Set in rural England, this pale ale drenched parable explores village life juxtaposed with urban sprawl. Topical issues of sexual impropriety, love lost, love rediscovered and fiddling finances are interspersed with song and slapstick scenes. A homely hybrid of The Archers and the Vicar of Dibley, there is a pantomime-esque quality to the humour, with a script which is sluggish in parts.
A plethora of pick me up humour, mirth and celebration of connection.
Initially, a dismayed Aileen displays a ‘County Council Planning Notice’. Subsequently, the core cast of seven enter the village pub and this opening scene is quite chaotic as the audience struggle to keep up with the tired and overacted dialogue. Yummy mummies, new world wine and the village newsletter overshadow some of the topics the show is attempting to open up to exploration. This young cast are earnestly energetic, giving great performances of very distinct characters. Some of the performance is over acted, though this is clearly intentional - it did grate a bit at times though, as the repeated dialogue and ‘oooooohhhhhh nooooooo’ slapstick hyperbole felt at odds with the serious issues at hand. A happy medium would have provided the comedic interludes I imagine director Molly Farley was looking for.
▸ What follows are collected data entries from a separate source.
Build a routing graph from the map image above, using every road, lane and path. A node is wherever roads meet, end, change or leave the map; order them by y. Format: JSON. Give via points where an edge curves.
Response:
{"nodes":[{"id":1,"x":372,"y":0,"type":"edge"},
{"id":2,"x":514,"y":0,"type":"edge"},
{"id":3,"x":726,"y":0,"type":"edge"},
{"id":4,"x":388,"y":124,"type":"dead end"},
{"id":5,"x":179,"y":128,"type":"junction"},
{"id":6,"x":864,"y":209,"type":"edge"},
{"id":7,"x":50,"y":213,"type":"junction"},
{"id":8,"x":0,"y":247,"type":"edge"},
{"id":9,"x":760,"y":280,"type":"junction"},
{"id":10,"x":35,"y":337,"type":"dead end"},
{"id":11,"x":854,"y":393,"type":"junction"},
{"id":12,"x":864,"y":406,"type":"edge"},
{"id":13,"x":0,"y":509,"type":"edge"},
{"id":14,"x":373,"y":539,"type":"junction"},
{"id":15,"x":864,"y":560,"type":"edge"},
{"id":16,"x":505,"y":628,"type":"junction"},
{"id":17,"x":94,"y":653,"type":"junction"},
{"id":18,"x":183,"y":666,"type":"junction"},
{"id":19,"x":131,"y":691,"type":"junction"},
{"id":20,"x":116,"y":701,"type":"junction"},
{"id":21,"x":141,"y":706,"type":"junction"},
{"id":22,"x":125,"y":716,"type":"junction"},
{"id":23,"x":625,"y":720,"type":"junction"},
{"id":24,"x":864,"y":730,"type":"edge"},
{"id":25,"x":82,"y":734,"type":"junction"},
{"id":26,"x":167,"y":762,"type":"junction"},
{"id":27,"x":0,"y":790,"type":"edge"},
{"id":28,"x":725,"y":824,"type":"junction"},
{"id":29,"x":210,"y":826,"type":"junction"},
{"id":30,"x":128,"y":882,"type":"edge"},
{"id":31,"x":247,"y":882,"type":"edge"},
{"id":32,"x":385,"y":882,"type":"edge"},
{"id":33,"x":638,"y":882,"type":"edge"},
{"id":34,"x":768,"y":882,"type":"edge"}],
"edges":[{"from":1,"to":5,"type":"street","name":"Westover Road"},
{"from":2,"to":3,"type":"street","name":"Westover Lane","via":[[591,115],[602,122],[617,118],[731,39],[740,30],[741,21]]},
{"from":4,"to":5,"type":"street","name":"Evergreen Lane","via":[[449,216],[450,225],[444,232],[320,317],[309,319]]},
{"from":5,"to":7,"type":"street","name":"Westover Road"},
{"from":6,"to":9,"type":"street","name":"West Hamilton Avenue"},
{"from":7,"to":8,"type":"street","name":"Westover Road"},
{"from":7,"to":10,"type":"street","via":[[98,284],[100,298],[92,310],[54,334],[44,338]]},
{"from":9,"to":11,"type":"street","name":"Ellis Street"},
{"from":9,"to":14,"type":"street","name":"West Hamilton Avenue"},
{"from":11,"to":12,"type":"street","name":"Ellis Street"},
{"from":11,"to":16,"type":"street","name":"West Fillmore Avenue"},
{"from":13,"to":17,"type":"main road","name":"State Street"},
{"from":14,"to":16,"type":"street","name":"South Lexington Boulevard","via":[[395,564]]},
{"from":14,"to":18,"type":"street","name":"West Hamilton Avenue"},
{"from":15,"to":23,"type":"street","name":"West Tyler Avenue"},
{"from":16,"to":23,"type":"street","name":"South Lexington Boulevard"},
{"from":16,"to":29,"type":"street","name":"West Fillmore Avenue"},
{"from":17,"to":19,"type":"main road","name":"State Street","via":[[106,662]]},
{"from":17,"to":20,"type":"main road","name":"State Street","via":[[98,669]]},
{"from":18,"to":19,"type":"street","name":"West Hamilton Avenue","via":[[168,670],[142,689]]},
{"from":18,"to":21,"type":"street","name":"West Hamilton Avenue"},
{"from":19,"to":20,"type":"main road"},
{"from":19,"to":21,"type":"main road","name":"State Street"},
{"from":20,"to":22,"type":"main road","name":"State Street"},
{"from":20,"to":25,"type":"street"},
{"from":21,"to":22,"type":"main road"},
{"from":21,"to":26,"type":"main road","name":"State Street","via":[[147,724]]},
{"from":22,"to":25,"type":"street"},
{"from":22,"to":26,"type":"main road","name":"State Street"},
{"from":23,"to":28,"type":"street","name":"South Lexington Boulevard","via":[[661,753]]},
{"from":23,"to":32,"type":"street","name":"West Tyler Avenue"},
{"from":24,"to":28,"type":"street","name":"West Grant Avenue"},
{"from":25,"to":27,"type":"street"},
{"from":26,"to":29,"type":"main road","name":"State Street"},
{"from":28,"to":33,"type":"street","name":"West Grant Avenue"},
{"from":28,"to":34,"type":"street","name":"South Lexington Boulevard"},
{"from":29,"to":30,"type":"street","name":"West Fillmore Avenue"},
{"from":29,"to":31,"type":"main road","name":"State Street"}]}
The script was inconsistent and needs to be tightened in places, though writer Becky Pick shows flashes of brilliance with the concept. It felt like there were potential issues which were overshadowed in favour of the comedy element to the show, and although billed as musical theatre, there was only one song. I would have liked to have explored more about the villagers’ response to Helen selling off land to the incoming developers, a storyline which fell flat early on in the piece. Similarly, the foray into non-monogamy for Bill and Deborah masked huge relationship issues which appeared solved by his purchase of a carribean cruise. The relationship dynamics between Aileen and Barbara were interesting, and symptomatic of a small village mentality – sexualising the relationship and falling back on stereotypes, which I assume was intentional on the part of Becky Pick.
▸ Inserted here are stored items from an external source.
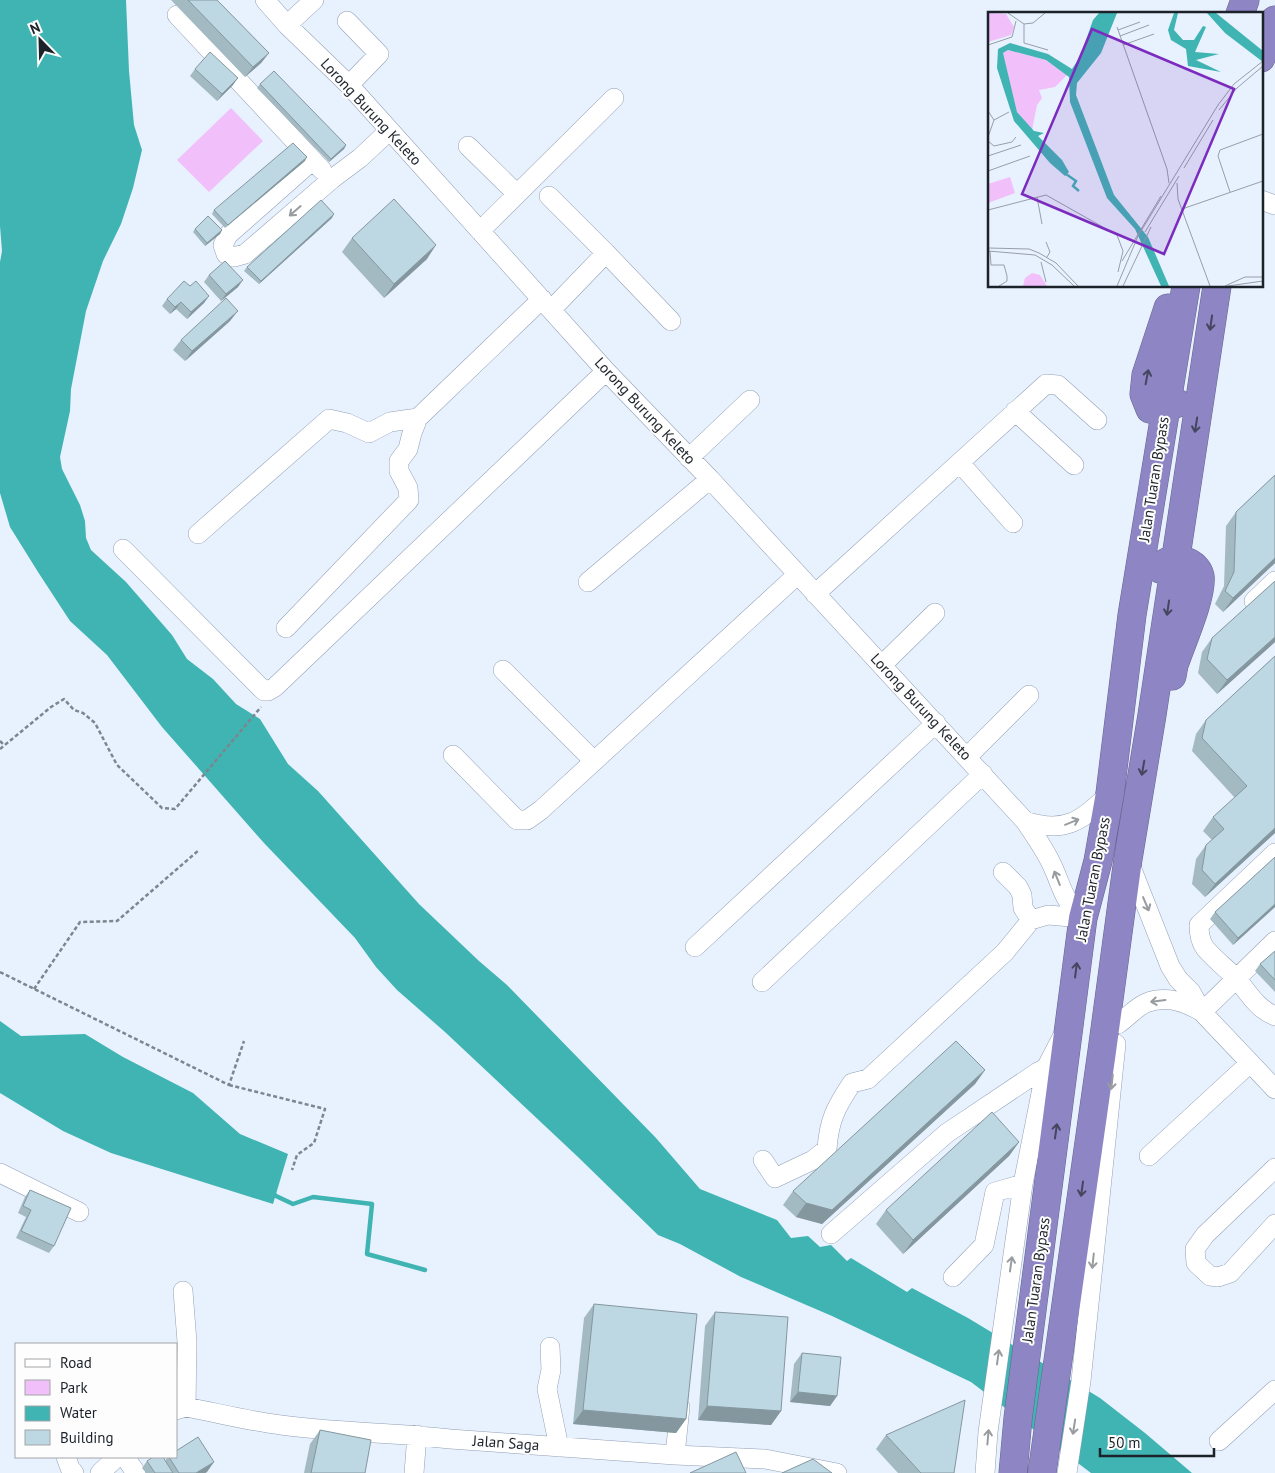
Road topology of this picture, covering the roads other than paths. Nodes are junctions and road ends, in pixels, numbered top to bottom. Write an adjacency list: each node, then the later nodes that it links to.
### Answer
1 (265, 0): 8 (street, Lorong Burung Keleto)
2 (314, 0): 8 (street)
3 (1245, 0): 4 (highway)
4 (1241, 12)
5 (177, 15): 14 (street)
6 (1275, 20): 9 (highway)
7 (347, 21): 10 (street)
8 (287, 25): 10 (street, Lorong Burung Keleto)
9 (1262, 55)
10 (349, 85): 12 (street, Lorong Burung Keleto)
11 (614, 98): 16 (street)
12 (389, 131): 15 (street); 20 (street, Lorong Burung Keleto)
13 (468, 146): 16 (street)
14 (313, 160): 15 (street); 15 (street, one-way to 14)
15 (332, 179)
16 (518, 194): 20 (street)
17 (549, 196): 21 (street)
18 (1262, 200): 19 (street)
19 (1275, 205)
20 (480, 231): 25 (street, Lorong Burung Keleto)
21 (606, 253): 25 (street); 26 (street)
22 (1174, 288): 30 (highway, one-way to 22)
23 (1186, 288): 30 (highway, Jalan Tuaran Bypass)
24 (1217, 288): 27 (highway, Jalan Tuaran Bypass, one-way to 27)
25 (547, 304): 28 (street, Lorong Burung Keleto); 32 (street)
26 (671, 321)
27 (1206, 359): 30 (highway); 41 (highway, Jalan Tuaran Bypass, one-way to 41)
28 (606, 371): 34 (street, Lorong Burung Keleto); 40 (street)
29 (750, 400): 34 (street)
30 (1165, 410): 57 (highway, Jalan Tuaran Bypass)
31 (1015, 411): 33 (street); 35 (street); 36 (street)
32 (418, 418): 39 (street); 48 (street)
33 (1098, 420)
34 (689, 458): 37 (street, Lorong Burung Keleto)
35 (960, 463): 38 (street); 45 (street)
36 (1074, 465)
37 (710, 479): 42 (street, Lorong Burung Keleto); 44 (street)
38 (1013, 523)
39 (198, 534)
40 (123, 549)
41 (1175, 560): 57 (highway); 60 (highway, Jalan Tuaran Bypass, one-way to 60)
42 (797, 575): 45 (street, Lorong Burung Keleto); 55 (street)
43 (1275, 581): 46 (street)
44 (588, 582)
45 (815, 594): 49 (street, Lorong Burung Keleto)
46 (1240, 613)
47 (935, 614): 49 (street)
48 (286, 628)
49 (882, 665): 52 (street, Lorong Burung Keleto)
50 (503, 670): 55 (street)
51 (1029, 695): 54 (street)
52 (936, 723): 54 (street, Lorong Burung Keleto); 65 (street)
53 (453, 755): 55 (street)
54 (967, 757): 56 (street, Lorong Burung Keleto)
55 (594, 761)
56 (983, 774): 58 (street, Lorong Burung Keleto); 67 (street)
57 (1110, 793): 58 (street, one-way to 57); 62 (highway, Jalan Tuaran Bypass)
58 (1025, 821): 62 (street, Lorong Burung Keleto, one-way to 58)
59 (1275, 853): 66 (street)
60 (1128, 859): 68 (street, one-way to 68); 71 (street); 103 (highway, Jalan Tuaran Bypass, one-way to 103)
61 (1004, 872): 63 (street)
62 (1083, 918): 63 (street); 70 (highway, Jalan Tuaran Bypass, one-way to 62)
63 (1031, 920): 76 (street)
64 (1275, 941): 66 (street)
65 (695, 947)
66 (1236, 979): 68 (street); 69 (street)
67 (762, 982)
68 (1202, 1012): 71 (street, one-way to 71); 72 (street)
69 (1275, 1016)
70 (1070, 1020): 73 (street); 102 (highway, Jalan Tuaran Bypass, one-way to 70)
71 (1118, 1024): 104 (street, one-way to 104)
72 (1250, 1062): 74 (street); 75 (street)
73 (1046, 1068): 79 (street); 82 (street)
74 (1271, 1076)
75 (1150, 1156)
76 (763, 1160)
77 (1275, 1168): 81 (street)
78 (0, 1173): 80 (street)
79 (1022, 1184): 83 (street); 101 (street, one-way to 79)
80 (80, 1212)
81 (1275, 1224)
82 (831, 1234)
83 (953, 1276)
84 (183, 1291): 88 (street)
85 (550, 1347): 91 (street)
86 (1275, 1390): 90 (street)
87 (680, 1403): 92 (street)
88 (181, 1408): 89 (street, Jalan Saga)
89 (417, 1435): 91 (street, Jalan Saga); 99 (street)
90 (1219, 1441)
91 (559, 1447): 92 (street, Jalan Saga)
92 (675, 1455): 100 (street, Jalan Saga)
93 (66, 1458): 96 (street)
94 (116, 1458): 97 (street)
95 (126, 1458): 98 (street)
96 (74, 1473)
97 (100, 1473)
98 (136, 1473)
99 (414, 1473)
100 (837, 1473)
101 (985, 1473)
102 (1013, 1473)
103 (1042, 1473)
104 (1067, 1473)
Small holes in the script can be forgiven, as on the surface this was an enjoyable piece of theatre which held my attention and garnered lots of laughs from the audience. The piece, by Coast to Coast theatre, was crowdfunded to be brought to the Fringe, and the cast were exuberant in their portrayal. Highlights were Bill, the manic conspiracy theorist played by Alex Grauwiler, who at times was annoying but at others purely brilliant as his character descended into mania as the developers encroached on his land. The highlight for me was the portrayal of Judy, played by Nancy Melia – she shone on stage, and will go far. The cast were clearly enjoying their performance, which was lovely to see. It also served to save Alexandra Hayes as she slipped from her character of Barbara as she descended into chaotic giggles to the extent that she could barely get her lines out. Her performance up to that point had been impeccably strong.
Nowt As Queer As Folk doesn't present ground breaking storylines or overwhelm us with musical ingenuity. However it does provide an hour of enjoyable theatre in which we have a glimpse of life in small town England, with a plethora of pick me up humour, mirth and celebration of connection.